Affective image recognition with multi-attribute knowledge in deep neural networks

• Published in: Multimedia tools and applications Vol. 83; no. 6; pp. 18353 - 18379
• Main Authors: Zhang, Hao, Luo, Gaifang, Yue, Yingying, He, Kangjian, Xu, Dan
• Format: Journal Article
• Language: English
• Published: New York Springer US 01.02.2024; Springer Nature B.V
• Subjects: Aesthetics; Artificial neural networks; Computer Communication Networks; Computer Science; Data Structures and Information Theory; Datasets; Deep learning; Design; Emotion recognition; Emotions; Image contrast; Machine learning; Modules; Multimedia; Multimedia Information Systems; Neural networks; Semantics; Special Purpose and Application-Based Systems; Track 6: Computer Vision for Multimedia Applications; Visual details; Affective image recognition; Deep metric learning; Semantics; Multi-attribute
• ISSN: 1573-7721; 1380-7501; 1573-7721
• DOI: 10.1007/s11042-023-16081-7

Incorporating visual attributes such as objects and scene features into deep models has been proved valuable for affective image recognition. In general, the existing works achieve it by either fine-tuning popular CNNs for emotion recognition, or connecting external attributes through additional well-designed modules. However, they do not realize the diversity of emotional representations for different styles of affective images, or utilize the inter-hierarchical correlations in deep models. In this paper, we propose a multi-attribute model which incorporates different visual concepts to solve this problem. The model consists of 2 branch modules from local to global view: one trains a gram encoder to capture local visual details, and the other trains a semantic tokenizer to extract global semantics simultaneously.
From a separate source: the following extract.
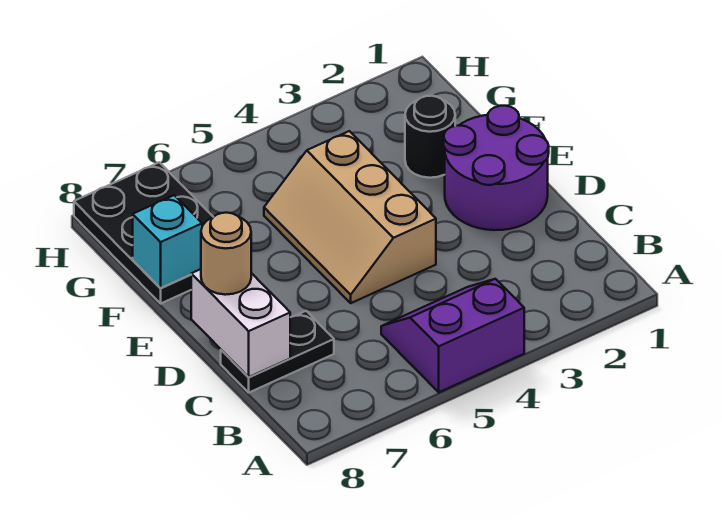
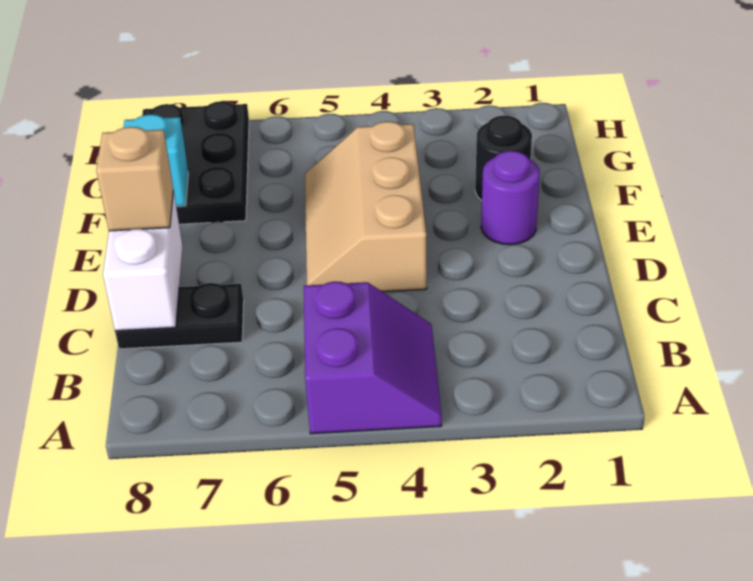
purple slope A4:B5 level 1 top A -> purple slope A4:B5 level 1 top 5
purple round brick D1:E2 level 1 -> purple round brick E2 level 1
tan round brick D8 level 3 -> tan brick D8 level 3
Through a fusion layer, we represent image sentiments with aggregated attributes. Different from the existing methods, our model is composed of stacked CNNs without additional backbones, and it shows the great ability to learn hierarchical attributes from internal intermediate features. Furthermore, inspired by deep metric learning, we design an emotional contrast loss to consider dynamic polarity embedded in affective images, and optimize the model within cross-entropy loss as well. A comprehensive evaluation on 5 datasets supports that our model outperforms the others.